___ DATA RECORDS ___

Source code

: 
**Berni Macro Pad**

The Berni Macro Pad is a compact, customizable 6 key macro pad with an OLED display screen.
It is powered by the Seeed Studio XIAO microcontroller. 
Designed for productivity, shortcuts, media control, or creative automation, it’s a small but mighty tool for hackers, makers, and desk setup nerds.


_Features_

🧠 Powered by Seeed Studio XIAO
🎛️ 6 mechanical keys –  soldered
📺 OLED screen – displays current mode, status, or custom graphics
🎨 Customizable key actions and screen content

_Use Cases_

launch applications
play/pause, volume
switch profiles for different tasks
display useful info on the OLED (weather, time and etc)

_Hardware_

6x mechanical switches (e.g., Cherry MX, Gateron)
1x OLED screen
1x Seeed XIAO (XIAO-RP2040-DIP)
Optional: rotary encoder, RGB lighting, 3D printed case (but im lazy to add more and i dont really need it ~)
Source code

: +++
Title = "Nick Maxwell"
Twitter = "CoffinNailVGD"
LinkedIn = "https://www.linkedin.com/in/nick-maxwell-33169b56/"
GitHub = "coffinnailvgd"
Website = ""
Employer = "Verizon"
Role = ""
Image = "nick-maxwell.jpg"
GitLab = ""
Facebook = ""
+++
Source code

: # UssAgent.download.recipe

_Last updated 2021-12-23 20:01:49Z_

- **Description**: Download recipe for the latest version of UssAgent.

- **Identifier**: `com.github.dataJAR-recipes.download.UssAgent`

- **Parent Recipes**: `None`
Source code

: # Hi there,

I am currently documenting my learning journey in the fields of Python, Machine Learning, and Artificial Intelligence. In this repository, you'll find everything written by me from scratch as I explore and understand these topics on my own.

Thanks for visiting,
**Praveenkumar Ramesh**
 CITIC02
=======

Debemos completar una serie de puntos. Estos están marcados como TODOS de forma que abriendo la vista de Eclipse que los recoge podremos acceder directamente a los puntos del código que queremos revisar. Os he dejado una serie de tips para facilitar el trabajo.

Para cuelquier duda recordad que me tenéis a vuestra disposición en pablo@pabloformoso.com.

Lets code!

___
___ DATA RECORDS ___

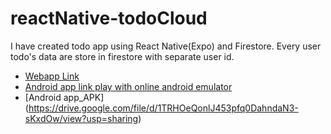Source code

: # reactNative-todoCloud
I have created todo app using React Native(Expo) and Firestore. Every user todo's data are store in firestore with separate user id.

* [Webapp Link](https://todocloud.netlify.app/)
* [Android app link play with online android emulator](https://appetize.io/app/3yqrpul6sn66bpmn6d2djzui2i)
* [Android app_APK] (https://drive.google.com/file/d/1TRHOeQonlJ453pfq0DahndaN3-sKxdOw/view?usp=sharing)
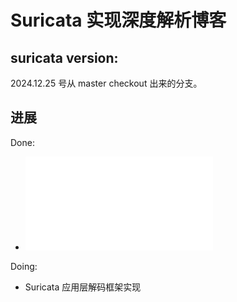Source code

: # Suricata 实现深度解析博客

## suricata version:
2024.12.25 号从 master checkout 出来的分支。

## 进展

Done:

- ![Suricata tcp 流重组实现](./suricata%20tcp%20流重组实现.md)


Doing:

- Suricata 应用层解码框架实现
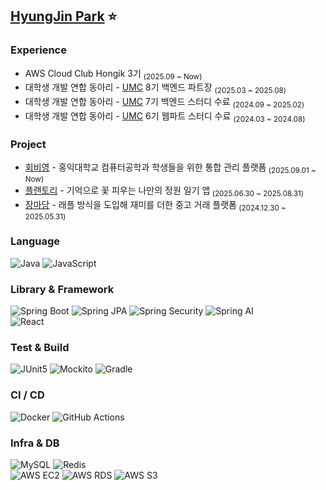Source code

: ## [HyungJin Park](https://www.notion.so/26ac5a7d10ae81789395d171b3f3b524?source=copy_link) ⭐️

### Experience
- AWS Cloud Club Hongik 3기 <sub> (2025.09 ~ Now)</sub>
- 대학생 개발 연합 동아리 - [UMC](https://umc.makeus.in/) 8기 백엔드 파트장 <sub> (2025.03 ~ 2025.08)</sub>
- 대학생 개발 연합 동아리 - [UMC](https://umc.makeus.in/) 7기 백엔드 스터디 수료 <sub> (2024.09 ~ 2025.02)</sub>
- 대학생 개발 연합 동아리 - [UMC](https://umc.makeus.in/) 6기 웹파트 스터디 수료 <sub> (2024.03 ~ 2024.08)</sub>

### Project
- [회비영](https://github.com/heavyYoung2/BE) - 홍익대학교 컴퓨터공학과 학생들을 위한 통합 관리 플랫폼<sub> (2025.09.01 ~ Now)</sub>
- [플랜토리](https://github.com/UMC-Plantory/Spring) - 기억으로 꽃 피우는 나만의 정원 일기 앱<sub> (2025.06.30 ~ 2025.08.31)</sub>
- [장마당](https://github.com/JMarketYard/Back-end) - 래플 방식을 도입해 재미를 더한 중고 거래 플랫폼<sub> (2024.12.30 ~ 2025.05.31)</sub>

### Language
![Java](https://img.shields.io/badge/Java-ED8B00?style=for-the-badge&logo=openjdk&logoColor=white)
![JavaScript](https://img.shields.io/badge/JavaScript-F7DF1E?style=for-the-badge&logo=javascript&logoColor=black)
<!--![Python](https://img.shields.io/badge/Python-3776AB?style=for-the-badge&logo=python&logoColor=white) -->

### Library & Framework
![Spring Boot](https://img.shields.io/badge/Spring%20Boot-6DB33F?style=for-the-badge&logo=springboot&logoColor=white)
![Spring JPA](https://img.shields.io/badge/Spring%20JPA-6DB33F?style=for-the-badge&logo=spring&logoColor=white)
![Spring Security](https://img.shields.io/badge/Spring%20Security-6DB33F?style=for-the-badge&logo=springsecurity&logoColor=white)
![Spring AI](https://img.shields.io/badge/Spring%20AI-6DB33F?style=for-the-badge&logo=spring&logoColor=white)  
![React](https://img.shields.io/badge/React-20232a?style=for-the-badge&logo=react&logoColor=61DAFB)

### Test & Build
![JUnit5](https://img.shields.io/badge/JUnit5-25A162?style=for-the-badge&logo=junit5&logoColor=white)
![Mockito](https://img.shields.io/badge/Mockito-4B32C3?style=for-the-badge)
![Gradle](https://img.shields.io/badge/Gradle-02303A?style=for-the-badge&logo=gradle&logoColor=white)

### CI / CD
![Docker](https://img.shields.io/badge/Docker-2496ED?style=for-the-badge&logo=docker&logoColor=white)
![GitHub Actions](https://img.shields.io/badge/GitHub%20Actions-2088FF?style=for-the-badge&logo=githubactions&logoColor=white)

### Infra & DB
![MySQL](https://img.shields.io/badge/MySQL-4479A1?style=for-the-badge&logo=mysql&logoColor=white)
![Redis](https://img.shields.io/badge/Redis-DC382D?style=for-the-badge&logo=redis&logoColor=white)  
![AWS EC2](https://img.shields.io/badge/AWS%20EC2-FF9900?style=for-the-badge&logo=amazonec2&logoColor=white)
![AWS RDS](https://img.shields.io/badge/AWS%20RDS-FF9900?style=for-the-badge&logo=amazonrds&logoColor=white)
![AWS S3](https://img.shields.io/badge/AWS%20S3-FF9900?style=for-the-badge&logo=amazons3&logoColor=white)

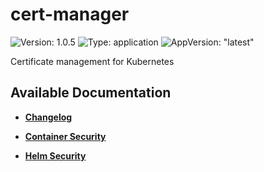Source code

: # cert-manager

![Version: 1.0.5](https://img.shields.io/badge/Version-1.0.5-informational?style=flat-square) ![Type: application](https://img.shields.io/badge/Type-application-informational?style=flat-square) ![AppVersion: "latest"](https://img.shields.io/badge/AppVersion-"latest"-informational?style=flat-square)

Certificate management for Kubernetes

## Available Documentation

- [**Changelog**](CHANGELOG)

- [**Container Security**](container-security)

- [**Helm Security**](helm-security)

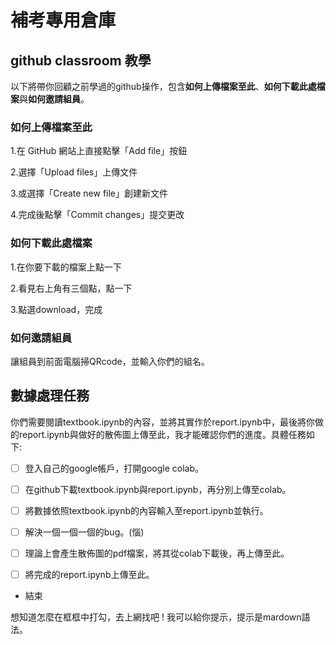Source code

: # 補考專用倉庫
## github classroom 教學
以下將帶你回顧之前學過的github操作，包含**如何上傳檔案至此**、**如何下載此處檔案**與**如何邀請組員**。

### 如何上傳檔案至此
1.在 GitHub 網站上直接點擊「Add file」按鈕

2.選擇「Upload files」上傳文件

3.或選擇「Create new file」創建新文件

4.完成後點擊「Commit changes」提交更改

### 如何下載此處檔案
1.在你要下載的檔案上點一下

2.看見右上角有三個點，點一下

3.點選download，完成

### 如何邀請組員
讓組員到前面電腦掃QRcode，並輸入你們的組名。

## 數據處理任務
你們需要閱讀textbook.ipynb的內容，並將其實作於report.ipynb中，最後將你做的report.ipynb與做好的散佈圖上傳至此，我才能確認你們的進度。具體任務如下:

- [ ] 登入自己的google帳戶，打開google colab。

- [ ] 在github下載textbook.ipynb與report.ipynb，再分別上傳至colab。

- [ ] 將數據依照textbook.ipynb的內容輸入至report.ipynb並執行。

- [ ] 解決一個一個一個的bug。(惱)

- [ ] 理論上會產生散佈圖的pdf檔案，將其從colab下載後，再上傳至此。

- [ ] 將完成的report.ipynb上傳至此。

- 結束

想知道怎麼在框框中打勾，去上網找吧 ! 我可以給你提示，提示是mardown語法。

___

__TASK DETAILS__
Pull every line containing "Seeed" from the entries above and copy it.

__ANSWER BOX__
It is powered by the Seeed Studio XIAO microcontroller. 
🧠 Powered by Seeed Studio XIAO
1x Seeed XIAO (XIAO-RP2040-DIP)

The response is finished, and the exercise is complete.